Study material.
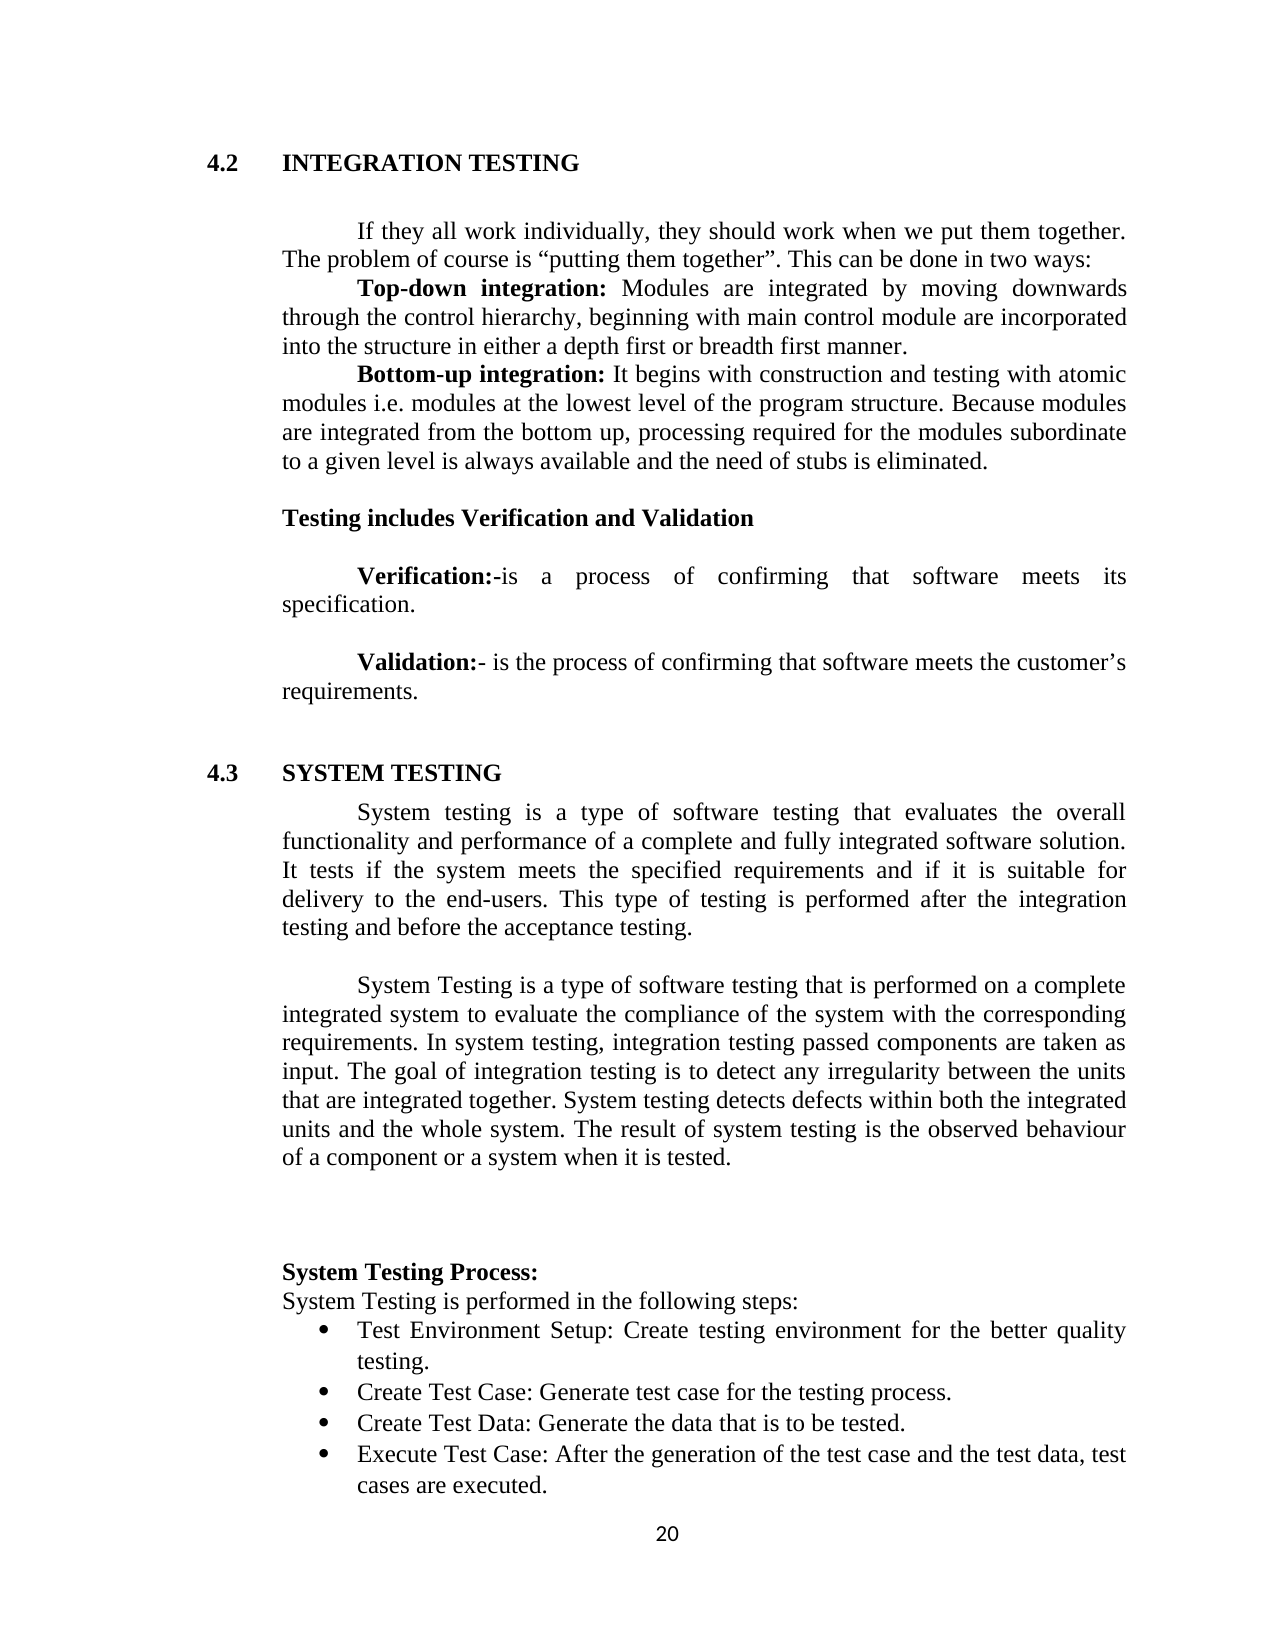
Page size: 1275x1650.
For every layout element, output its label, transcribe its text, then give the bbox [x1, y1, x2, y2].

text Testing includes Verification and Validation [282, 503, 1127, 532]
text Validation:- is the process of confirming that software meets the customer’s requirements. [282, 647, 1127, 704]
text Top-down integration: Modules are integrated by moving downwards through the control hierarchy, beginning with main control module are incorporated into the structure in either a depth first or breadth first manner. [282, 273, 1127, 359]
text If they all work individually, they should work when we put them together. The problem of course is “putting them together”. This can be done in two ways: [282, 216, 1127, 273]
subtitle 4.3 SYSTEM TESTING [207, 758, 1127, 787]
text Bottom-up integration: It begins with construction and testing with atomic modules i.e. modules at the lowest level of the program structure. Because modules are integrated from the bottom up, processing required for the modules subordinate to a given level is always available and the need of stubs is eliminated. [282, 359, 1127, 474]
text System Testing is performed in the following steps: [207, 1286, 1127, 1315]
text Verification:-is a process of confirming that software meets its specification. [282, 561, 1127, 618]
subtitle 4.2 INTEGRATION TESTING [207, 148, 1127, 176]
list Execute Test Case: After the generation of the test case and the test data, test cases are executed. [319, 1439, 1127, 1499]
list Create Test Case: Generate test case for the testing process. [319, 1377, 1127, 1406]
list Create Test Data: Generate the data that is to be tested. [319, 1408, 1127, 1437]
text System Testing is a type of software testing that is performed on a complete integrated system to evaluate the compliance of the system with the corresponding requirements. In system testing, integration testing passed components are taken as input. The goal of integration testing is to detect any irregularity between the units that are integrated together. System testing detects defects within both the integrated units and the whole system. The result of system testing is the observed behaviour of a component or a system when it is tested. [282, 970, 1127, 1171]
text System Testing Process: [282, 1257, 1127, 1286]
list Test Environment Setup: Create testing environment for the better quality testing. [319, 1315, 1127, 1375]
text System testing is a type of software testing that evaluates the overall functionality and performance of a complete and fully integrated software solution. It tests if the system meets the specified requirements and if it is suitable for delivery to the end-users. This type of testing is performed after the integration testing and before the acceptance testing. [282, 797, 1127, 941]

To do. The required output is the listing above reproduced exactly, pictures removed.

Exercise solution.
Page size: 1275x1650.
For every layout element, output its label, transcribe its text, then give the bbox [x1, y1, x2, y2].

text Testing includes Verification and Validation [282, 503, 1127, 532]
text Validation:- is the process of confirming that software meets the customer’s requirements. [282, 647, 1127, 704]
text Top-down integration: Modules are integrated by moving downwards through the control hierarchy, beginning with main control module are incorporated into the structure in either a depth first or breadth first manner. [282, 273, 1127, 359]
text If they all work individually, they should work when we put them together. The problem of course is “putting them together”. This can be done in two ways: [282, 216, 1127, 273]
subtitle 4.3 SYSTEM TESTING [207, 758, 1127, 787]
text Bottom-up integration: It begins with construction and testing with atomic modules i.e. modules at the lowest level of the program structure. Because modules are integrated from the bottom up, processing required for the modules subordinate to a given level is always available and the need of stubs is eliminated. [282, 359, 1127, 474]
text System Testing is performed in the following steps: [207, 1286, 1127, 1315]
text Verification:-is a process of confirming that software meets its specification. [282, 561, 1127, 618]
subtitle 4.2 INTEGRATION TESTING [207, 148, 1127, 176]
list Execute Test Case: After the generation of the test case and the test data, test cases are executed. [319, 1439, 1127, 1499]
list Create Test Case: Generate test case for the testing process. [319, 1377, 1127, 1406]
list Create Test Data: Generate the data that is to be tested. [319, 1408, 1127, 1437]
text System Testing is a type of software testing that is performed on a complete integrated system to evaluate the compliance of the system with the corresponding requirements. In system testing, integration testing passed components are taken as input. The goal of integration testing is to detect any irregularity between the units that are integrated together. System testing detects defects within both the integrated units and the whole system. The result of system testing is the observed behaviour of a component or a system when it is tested. [282, 970, 1127, 1171]
text System Testing Process: [282, 1257, 1127, 1286]
list Test Environment Setup: Create testing environment for the better quality testing. [319, 1315, 1127, 1375]
text System testing is a type of software testing that evaluates the overall functionality and performance of a complete and fully integrated software solution. It tests if the system meets the specified requirements and if it is suitable for delivery to the end-users. This type of testing is performed after the integration testing and before the acceptance testing. [282, 797, 1127, 941]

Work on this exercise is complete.